Miller, a 1978 Law Center alumnus, paid tribute in a presentation titled, "A Profile in Professionalism: The Life of Gibson Gayle, Jr.," as part of the 2017 Judge Ruby Kless Sondock Lectureship in Legal Ethics Jurist-In-Residence Program.

"The legal profession lost a giant on Sept. 16 of 2016, and I lost a mentor, a friend and a role model," Miller said. "Gibson Gayle Jr. died on that day, but his legacy lives on in all of us who knew him, learned from him and modeled their lives after him."

Gayle, a 1950 graduate of Baylor Law School, was a prominent attorney and civic leader who practiced law for 66 years. He spent the entirety of his career at the firm formerly known as Fulbright & Jaworski and helped oversee its merger to Norton Rose Fulbright. Gayle worked as managing partner at the firm from 1979 to 1992.

He served as president and vice president of the State Bar of Texas, chairman of the board of trustees for the Texas Bar Foundation, secretary of the American Bar Association, council member of the International Bar Association, and was a life member of the ABA's House of Delegates, among other leadership roles.

Gayle was inducted as a Texas Legal Legend by the State Bar, won the Dean's Award from the Law Center in 1997, and also served as an adjunct professor from 1951 to 1955.

Miller met Gayle in 1978, when he began his legal career as an associate at Fulbright & Jaworski.

"He was accessible to all the lawyers, including the most junior associates. I joined Fulbright in 1978 as the 416th associate. At that time as managing partner, Gib made it a point to meet all the new lawyers. He learned our names and never forgot them. He also learned the names of our spouses and our children. He took an interest in us and he cared about us.

"Gib was a humble man who never wanted any recognition for what he did."

Miller worked at the firm until 2006, when he was appointed as a U.S. district Judge by then-President George W. Bush. Gayle commended Miller for his career change and a return to public service – Miller worked as an officer with the Houston Police Department while attending the then-Bates College of Law.

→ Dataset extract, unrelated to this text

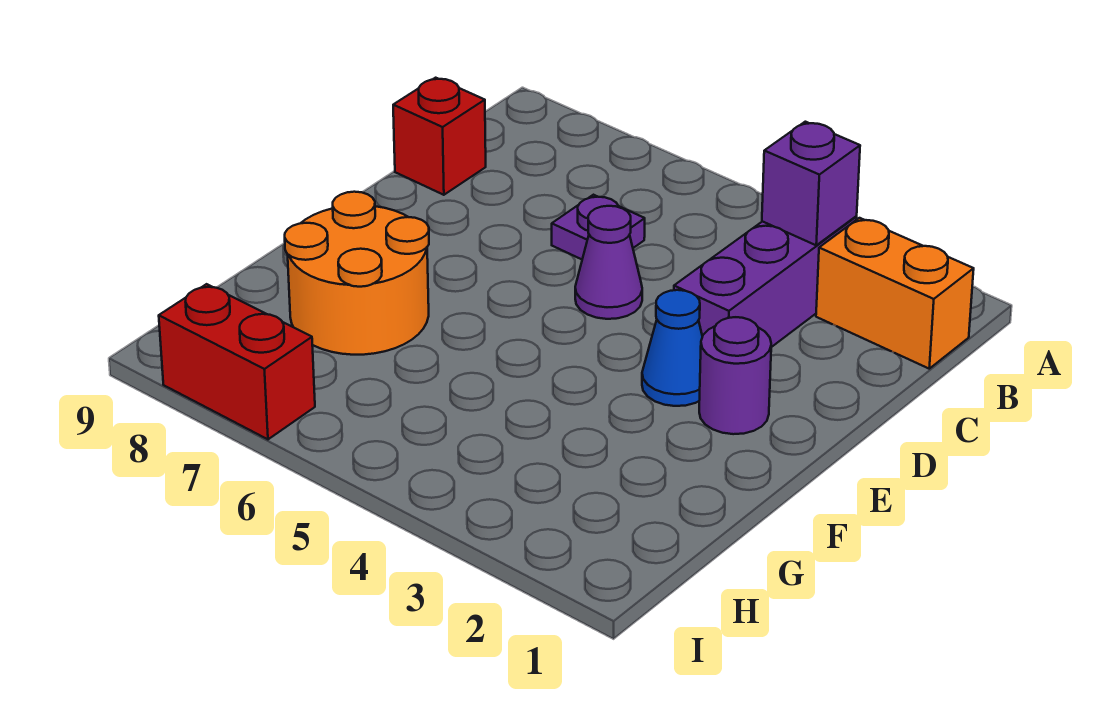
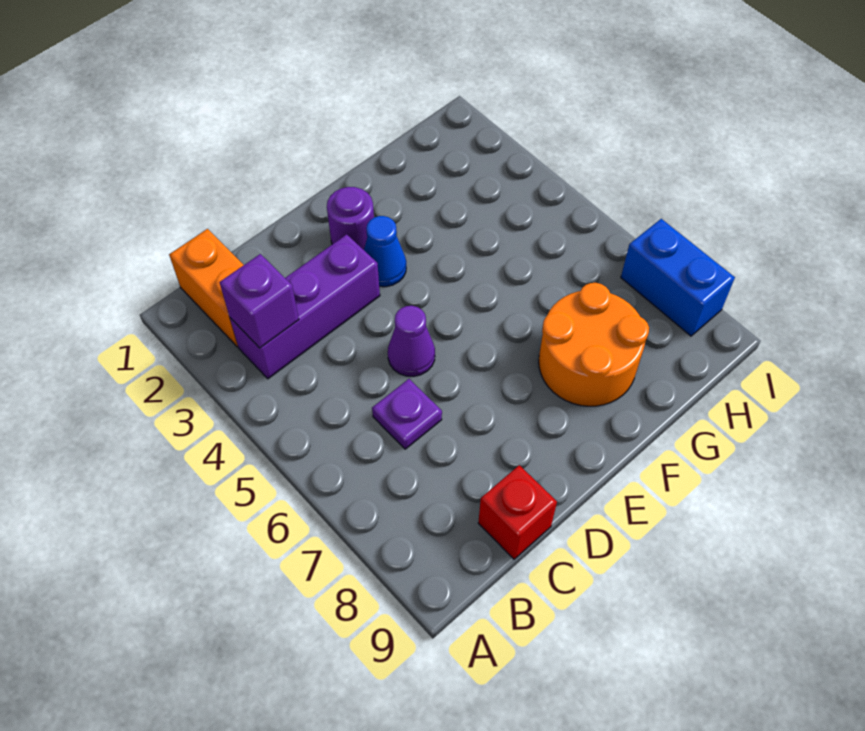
red 1x2 brick [159,284,315,439] -> blue 1x2 brick [621,219,735,336]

"After I was appointed, whenever I saw Gib he always complimented me on my decision to return to public service," Miller said. "Coming from a man that I admired and wanted to emulate, this made a big impression on me."

Gayle also was involved in philanthropic efforts with the Greater Houston Partnership, Houston Chamber of Commerce, M.D. Anderson Foundation, Baylor College of Medicine, the University of Texas MD Anderson Cancer Center, and the Texas Medical center.

"Gib exemplified the highest standards of our profession and service to others. He still inspires me to participate in activities like this program. I do it because I want law students and new lawyers to know that our profession is one of service – service to others and service to the community."

The Jurist-In-Residence program is named in honor of Sondock, a trailblazer in the law who graduated as valedictorian and one of only five women in the UH law school class of 1962. After practicing law for many years, Sondock was appointed to the 234th District Court in 1977, making her the first female state district judge in Harris County. She was appointed to the Texas Supreme Court in 1982, making her the first woman to serve in a regular session of the court. She was proclaimed a "Texas Legal Legend" by the litigation section of the State Bar of Texas in 2016.

The next edition of the lecture series is April 3 with Chief Judge Roger Gregory of the 4th Circuit Court of Appeals serving as the speaker.